Exercise details ▸
Those lines of the material below that fall between its first line and the line with "Rendered at 2576 by 1449 pixels.", both included, are to be repeated exactly.
——
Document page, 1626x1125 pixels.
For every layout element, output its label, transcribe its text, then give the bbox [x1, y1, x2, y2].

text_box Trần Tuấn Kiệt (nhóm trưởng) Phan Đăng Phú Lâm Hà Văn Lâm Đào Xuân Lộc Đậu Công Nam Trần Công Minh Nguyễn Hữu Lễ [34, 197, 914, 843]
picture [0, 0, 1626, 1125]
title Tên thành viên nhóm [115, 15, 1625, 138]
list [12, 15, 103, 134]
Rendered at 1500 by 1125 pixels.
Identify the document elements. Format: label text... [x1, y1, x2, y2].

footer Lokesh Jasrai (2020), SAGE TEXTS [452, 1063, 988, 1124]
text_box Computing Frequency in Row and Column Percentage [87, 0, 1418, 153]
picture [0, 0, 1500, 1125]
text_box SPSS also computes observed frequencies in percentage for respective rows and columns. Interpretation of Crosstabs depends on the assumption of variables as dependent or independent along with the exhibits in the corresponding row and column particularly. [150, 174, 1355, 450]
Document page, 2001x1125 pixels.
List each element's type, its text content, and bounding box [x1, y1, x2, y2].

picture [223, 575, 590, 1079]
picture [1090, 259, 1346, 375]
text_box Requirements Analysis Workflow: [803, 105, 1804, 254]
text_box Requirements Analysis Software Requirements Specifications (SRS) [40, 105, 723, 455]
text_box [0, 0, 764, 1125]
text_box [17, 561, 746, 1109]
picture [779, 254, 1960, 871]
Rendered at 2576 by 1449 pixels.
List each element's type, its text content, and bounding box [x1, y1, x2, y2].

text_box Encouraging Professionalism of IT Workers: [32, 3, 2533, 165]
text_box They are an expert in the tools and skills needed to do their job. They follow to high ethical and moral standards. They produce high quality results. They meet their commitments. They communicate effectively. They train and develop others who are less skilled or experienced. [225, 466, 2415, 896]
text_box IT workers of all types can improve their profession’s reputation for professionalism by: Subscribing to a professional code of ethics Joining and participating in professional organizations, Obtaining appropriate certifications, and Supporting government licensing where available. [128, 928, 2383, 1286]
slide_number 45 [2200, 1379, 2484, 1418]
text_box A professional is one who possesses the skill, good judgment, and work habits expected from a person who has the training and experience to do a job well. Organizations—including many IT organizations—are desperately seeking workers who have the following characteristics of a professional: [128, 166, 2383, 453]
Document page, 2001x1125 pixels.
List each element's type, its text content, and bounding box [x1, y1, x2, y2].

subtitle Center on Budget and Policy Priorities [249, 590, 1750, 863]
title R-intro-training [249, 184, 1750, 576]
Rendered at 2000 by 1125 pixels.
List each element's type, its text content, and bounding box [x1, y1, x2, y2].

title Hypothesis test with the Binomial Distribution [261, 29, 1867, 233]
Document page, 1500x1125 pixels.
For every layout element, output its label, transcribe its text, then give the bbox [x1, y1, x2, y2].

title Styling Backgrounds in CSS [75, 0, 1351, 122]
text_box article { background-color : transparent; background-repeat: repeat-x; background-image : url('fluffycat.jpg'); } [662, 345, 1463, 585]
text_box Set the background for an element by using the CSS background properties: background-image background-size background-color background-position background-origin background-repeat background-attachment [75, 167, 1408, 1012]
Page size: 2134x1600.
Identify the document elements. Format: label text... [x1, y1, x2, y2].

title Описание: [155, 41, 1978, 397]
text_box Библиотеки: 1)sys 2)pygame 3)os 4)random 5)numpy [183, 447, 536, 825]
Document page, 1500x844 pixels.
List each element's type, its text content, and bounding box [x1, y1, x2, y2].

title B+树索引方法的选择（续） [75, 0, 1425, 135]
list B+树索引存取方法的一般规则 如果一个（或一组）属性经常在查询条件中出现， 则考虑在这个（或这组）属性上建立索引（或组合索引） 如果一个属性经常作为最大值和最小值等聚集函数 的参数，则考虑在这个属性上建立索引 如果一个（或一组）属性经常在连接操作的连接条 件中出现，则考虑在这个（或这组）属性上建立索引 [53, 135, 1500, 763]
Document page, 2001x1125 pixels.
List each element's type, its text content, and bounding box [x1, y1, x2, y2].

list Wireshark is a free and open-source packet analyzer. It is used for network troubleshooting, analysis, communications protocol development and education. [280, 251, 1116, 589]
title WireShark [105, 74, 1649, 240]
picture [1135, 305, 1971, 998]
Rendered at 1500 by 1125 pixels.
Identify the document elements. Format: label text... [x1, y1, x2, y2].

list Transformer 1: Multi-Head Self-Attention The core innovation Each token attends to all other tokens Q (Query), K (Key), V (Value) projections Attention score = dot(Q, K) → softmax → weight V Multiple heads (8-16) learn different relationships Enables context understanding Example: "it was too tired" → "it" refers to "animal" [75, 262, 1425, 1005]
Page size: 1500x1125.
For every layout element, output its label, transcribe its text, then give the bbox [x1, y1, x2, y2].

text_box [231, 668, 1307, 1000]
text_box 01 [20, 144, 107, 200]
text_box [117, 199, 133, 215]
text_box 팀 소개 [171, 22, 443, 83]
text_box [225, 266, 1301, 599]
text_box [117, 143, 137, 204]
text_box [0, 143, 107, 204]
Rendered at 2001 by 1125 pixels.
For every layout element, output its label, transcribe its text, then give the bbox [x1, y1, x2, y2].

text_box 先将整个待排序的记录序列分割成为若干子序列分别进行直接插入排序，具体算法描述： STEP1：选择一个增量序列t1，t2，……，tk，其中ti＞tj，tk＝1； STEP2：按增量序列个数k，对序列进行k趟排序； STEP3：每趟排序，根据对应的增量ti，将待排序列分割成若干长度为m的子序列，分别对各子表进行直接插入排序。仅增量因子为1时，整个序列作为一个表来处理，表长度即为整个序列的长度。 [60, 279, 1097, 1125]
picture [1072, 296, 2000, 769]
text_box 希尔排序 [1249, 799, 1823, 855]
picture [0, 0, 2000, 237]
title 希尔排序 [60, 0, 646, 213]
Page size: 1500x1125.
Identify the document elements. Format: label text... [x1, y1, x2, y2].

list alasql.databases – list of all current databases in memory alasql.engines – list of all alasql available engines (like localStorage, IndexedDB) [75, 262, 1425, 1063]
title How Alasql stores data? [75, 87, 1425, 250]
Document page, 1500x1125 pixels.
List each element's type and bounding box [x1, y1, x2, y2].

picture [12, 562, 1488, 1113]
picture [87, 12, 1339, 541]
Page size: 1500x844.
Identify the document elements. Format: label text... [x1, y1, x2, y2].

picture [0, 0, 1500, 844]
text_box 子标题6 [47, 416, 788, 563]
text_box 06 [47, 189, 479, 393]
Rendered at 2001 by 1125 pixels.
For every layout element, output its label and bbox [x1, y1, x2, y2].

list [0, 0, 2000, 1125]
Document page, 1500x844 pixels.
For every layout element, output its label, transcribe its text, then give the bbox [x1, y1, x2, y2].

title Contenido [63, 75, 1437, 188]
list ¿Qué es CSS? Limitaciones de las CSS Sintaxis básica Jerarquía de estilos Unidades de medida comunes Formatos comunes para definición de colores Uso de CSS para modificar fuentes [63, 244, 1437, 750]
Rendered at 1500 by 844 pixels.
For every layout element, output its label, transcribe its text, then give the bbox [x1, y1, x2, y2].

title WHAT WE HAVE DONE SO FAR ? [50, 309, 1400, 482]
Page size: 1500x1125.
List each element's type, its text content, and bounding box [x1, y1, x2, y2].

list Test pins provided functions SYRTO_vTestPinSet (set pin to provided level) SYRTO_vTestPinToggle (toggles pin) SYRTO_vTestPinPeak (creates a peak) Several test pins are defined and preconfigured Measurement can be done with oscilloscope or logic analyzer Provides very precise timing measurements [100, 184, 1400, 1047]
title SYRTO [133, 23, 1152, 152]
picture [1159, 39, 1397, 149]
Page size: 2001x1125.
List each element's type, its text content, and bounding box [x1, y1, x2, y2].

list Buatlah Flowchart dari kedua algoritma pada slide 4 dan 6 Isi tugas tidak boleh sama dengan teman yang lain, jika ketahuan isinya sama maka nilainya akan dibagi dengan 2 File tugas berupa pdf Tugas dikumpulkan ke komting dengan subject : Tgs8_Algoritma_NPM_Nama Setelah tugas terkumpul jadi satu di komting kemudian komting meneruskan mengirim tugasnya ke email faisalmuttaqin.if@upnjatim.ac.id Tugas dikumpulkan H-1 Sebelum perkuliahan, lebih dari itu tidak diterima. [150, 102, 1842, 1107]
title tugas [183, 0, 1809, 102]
——
Finished exercise ▸
Document page, 1626x1125 pixels.
For every layout element, output its label, transcribe its text, then give the bbox [x1, y1, x2, y2].

text_box Trần Tuấn Kiệt (nhóm trưởng) Phan Đăng Phú Lâm Hà Văn Lâm Đào Xuân Lộc Đậu Công Nam Trần Công Minh Nguyễn Hữu Lễ [34, 197, 914, 843]
picture [0, 0, 1626, 1125]
title Tên thành viên nhóm [115, 15, 1625, 138]
list [12, 15, 103, 134]
Rendered at 1500 by 1125 pixels.
Identify the document elements. Format: label text... [x1, y1, x2, y2].

footer Lokesh Jasrai (2020), SAGE TEXTS [452, 1063, 988, 1124]
text_box Computing Frequency in Row and Column Percentage [87, 0, 1418, 153]
picture [0, 0, 1500, 1125]
text_box SPSS also computes observed frequencies in percentage for respective rows and columns. Interpretation of Crosstabs depends on the assumption of variables as dependent or independent along with the exhibits in the corresponding row and column particularly. [150, 174, 1355, 450]
Document page, 2001x1125 pixels.
List each element's type, its text content, and bounding box [x1, y1, x2, y2].

picture [223, 575, 590, 1079]
picture [1090, 259, 1346, 375]
text_box Requirements Analysis Workflow: [803, 105, 1804, 254]
text_box Requirements Analysis Software Requirements Specifications (SRS) [40, 105, 723, 455]
text_box [0, 0, 764, 1125]
text_box [17, 561, 746, 1109]
picture [779, 254, 1960, 871]
Rendered at 2576 by 1449 pixels.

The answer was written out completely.